* **EXERCISE DATA**
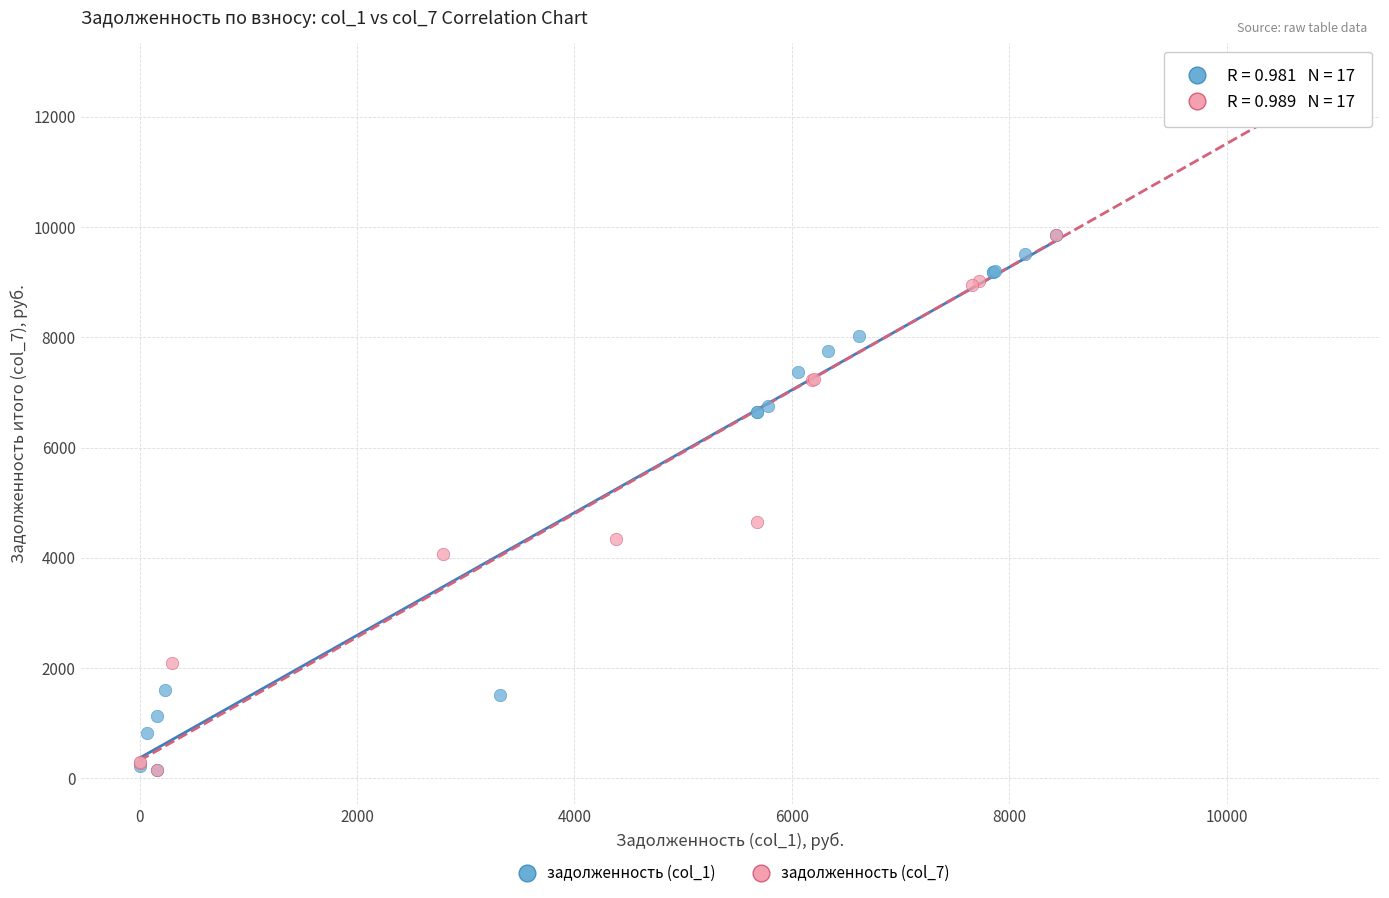

Which series has the widest spread of Y values?

задолженность (col_7)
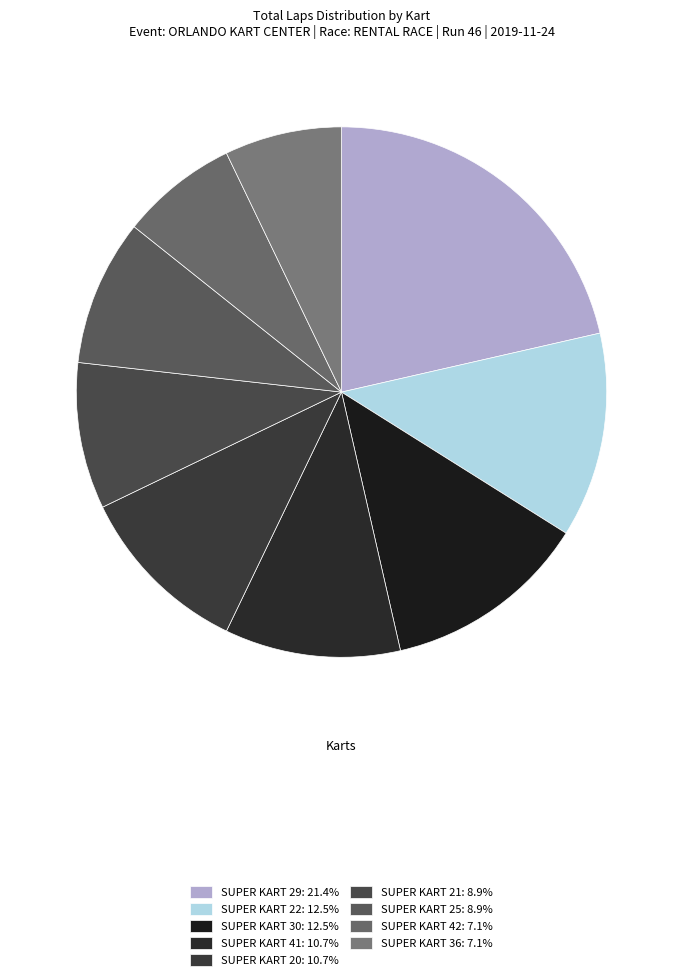

To the nearest percent, what is the difference between the largest and smallest slice percentages?

14%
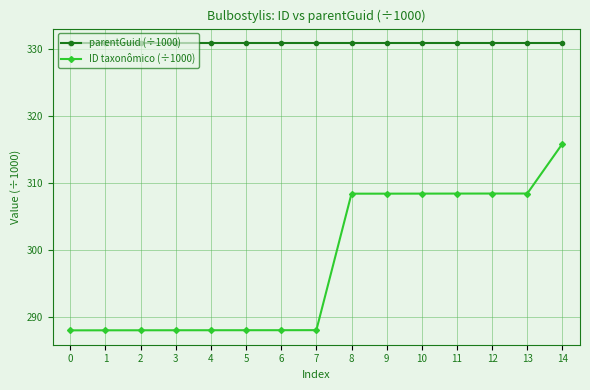

Which series changed the most between 2 and 13?

ID taxonômico (÷1000)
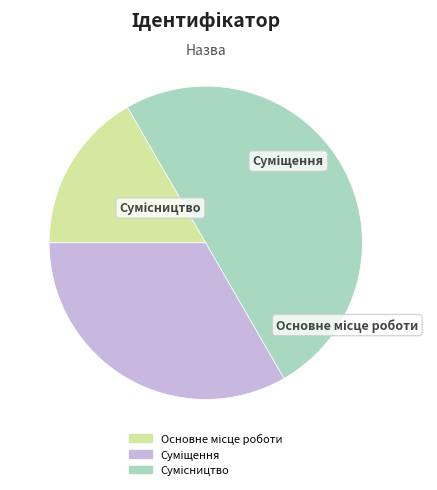

What is the ratio of the value at Суміщення to the value at Основне місце роботи?

2.0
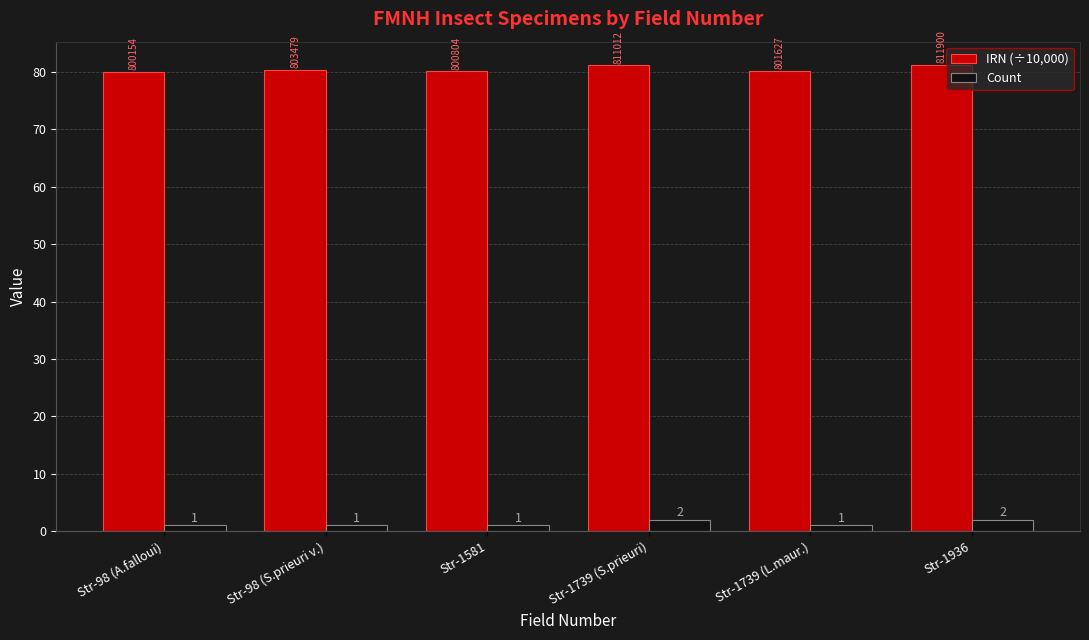

What is the difference between the highest and lowest values at Str-98 (A.falloui)?

79.0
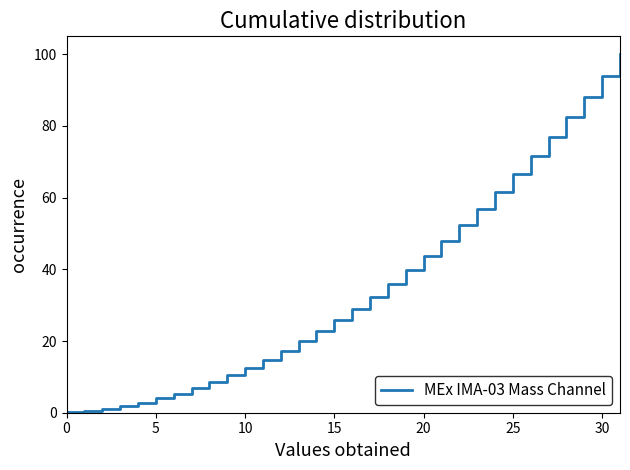

What is the difference between the maximum and minimum values?

99.8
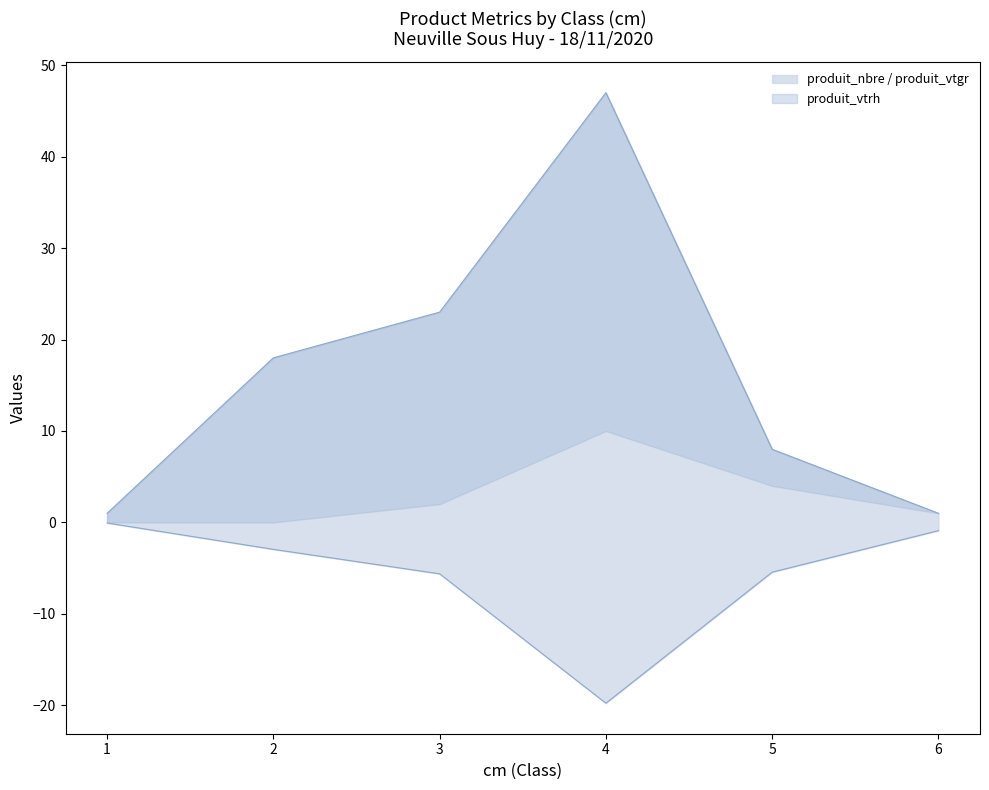

Where does the produit_vtgr series first go above -2?

1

* **TASK OBJECTIVE**
Repeat the lines above with every "difference" swapped for "gap" and nothing else changed. Omit the pictures.

* **EXERCISE OUTPUT**
Which series has the widest spread of Y values?

задолженность (col_7)

To the nearest percent, what is the gap between the largest and smallest slice percentages?

14%

Which series changed the most between 2 and 13?

ID taxonômico (÷1000)

What is the ratio of the value at Суміщення to the value at Основне місце роботи?

2.0

What is the gap between the highest and lowest values at Str-98 (A.falloui)?

79.0

What is the gap between the maximum and minimum values?

99.8

Where does the produit_vtgr series first go above -2?

1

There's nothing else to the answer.